*Exercise goal:* Pictures excluded, return every entry exactly, please.

*Keypoint text descriptions:*
== Segment start ==

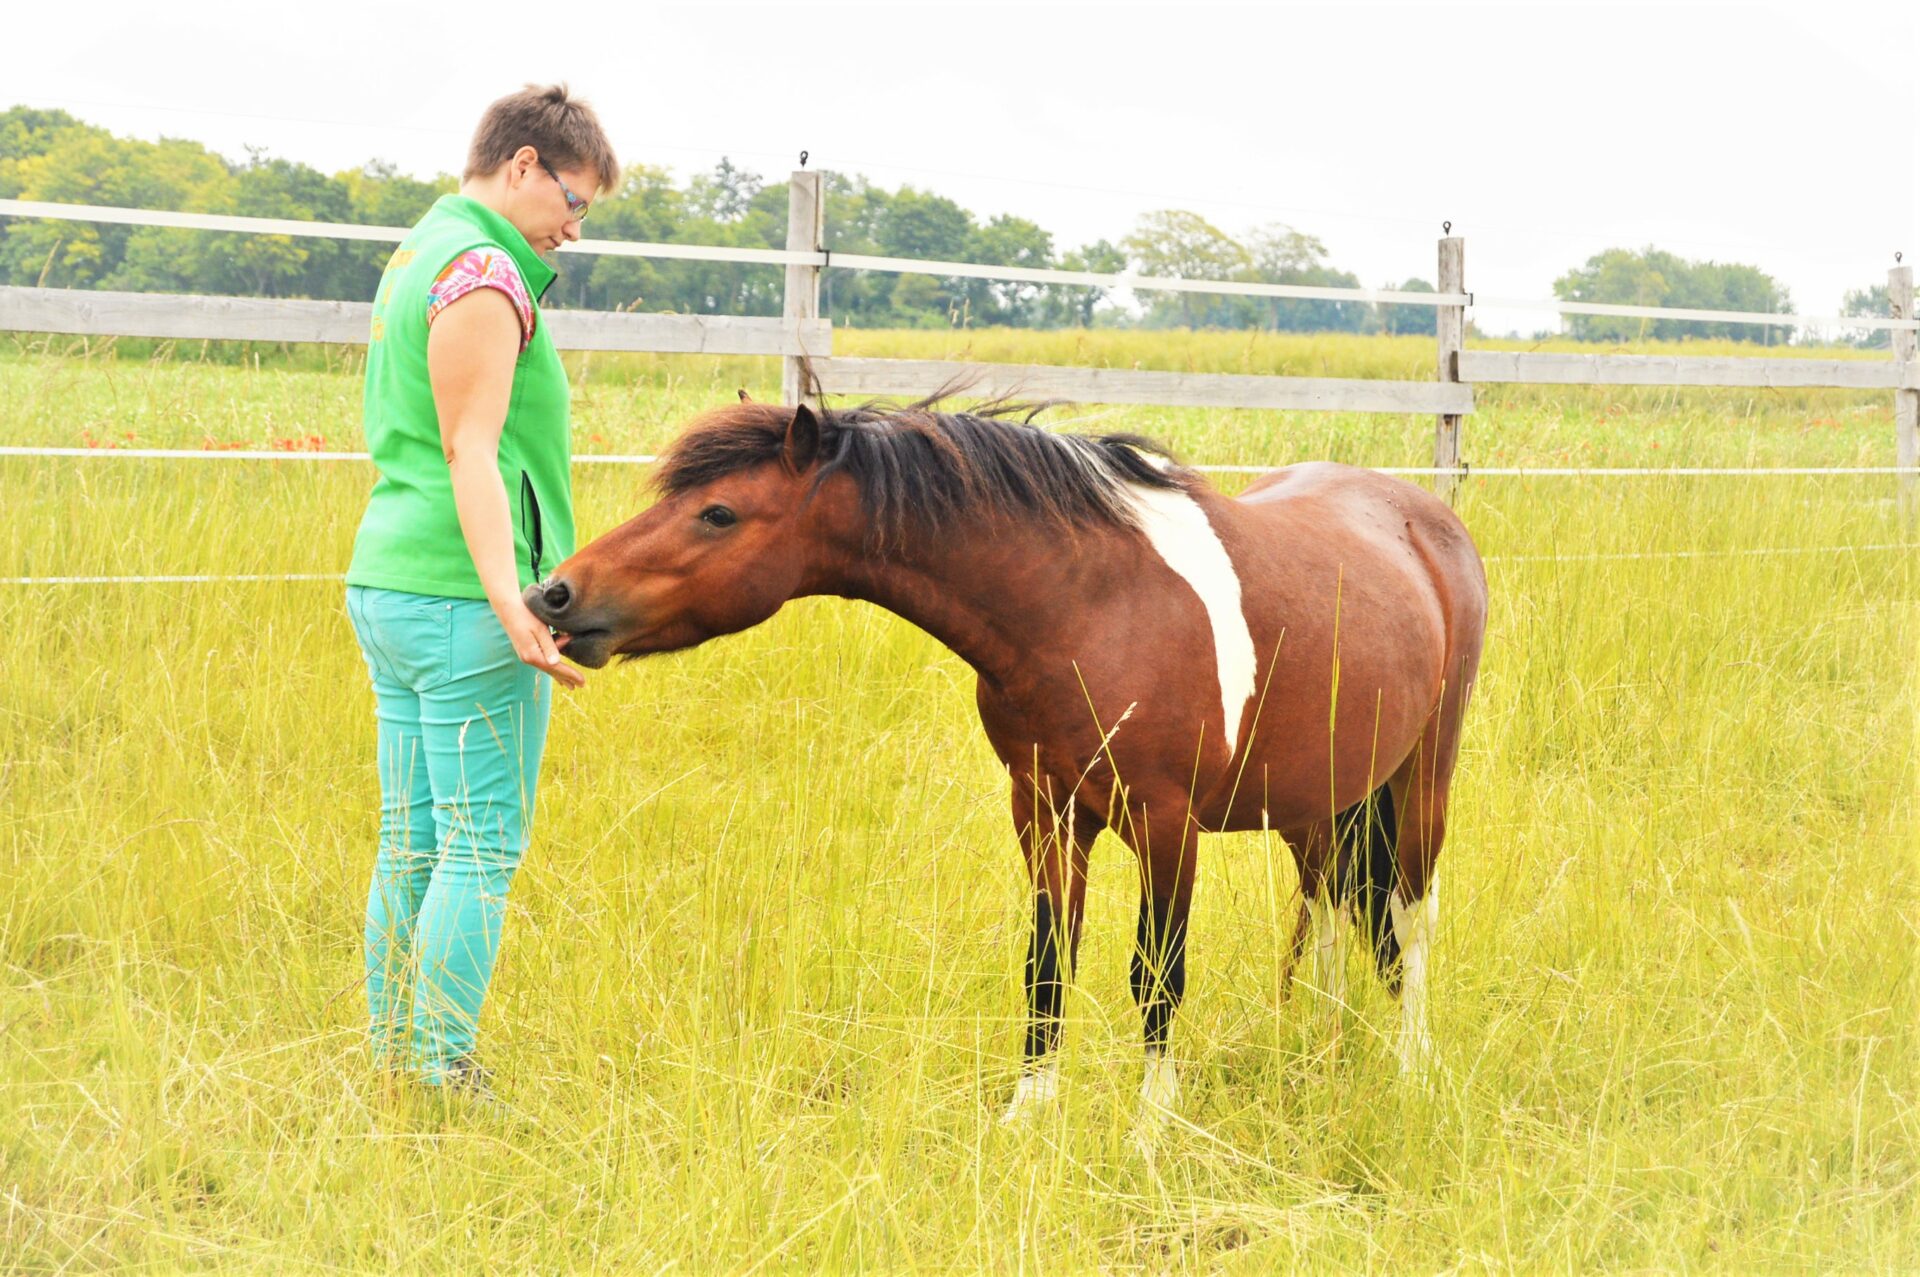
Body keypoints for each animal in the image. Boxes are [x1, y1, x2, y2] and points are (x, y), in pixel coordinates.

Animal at [526, 399, 1482, 1136]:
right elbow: (1047, 963)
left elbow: (1156, 974)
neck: (1088, 605)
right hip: (1318, 801)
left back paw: (1410, 1066)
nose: (554, 594)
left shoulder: (1166, 827)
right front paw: (1029, 1114)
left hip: (1421, 781)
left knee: (1410, 918)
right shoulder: (1046, 812)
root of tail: (1422, 521)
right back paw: (1320, 1046)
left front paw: (1150, 1128)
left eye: (719, 512)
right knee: (1331, 913)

== Segment end ==

*Answer area:*
Body keypoints for each animal in the image. Boxes are [x1, y1, x2, y2] and points are (x, y), in pixel coordinates.

Animal at [526, 399, 1482, 1136]:
right elbow: (1047, 963)
left elbow: (1156, 974)
neck: (1088, 605)
right hip: (1318, 801)
left back paw: (1410, 1066)
nose: (554, 594)
left shoulder: (1166, 827)
right front paw: (1029, 1114)
left hip: (1421, 781)
left knee: (1410, 918)
right shoulder: (1046, 812)
root of tail: (1422, 521)
right back paw: (1320, 1046)
left front paw: (1150, 1128)
left eye: (719, 512)
right knee: (1331, 913)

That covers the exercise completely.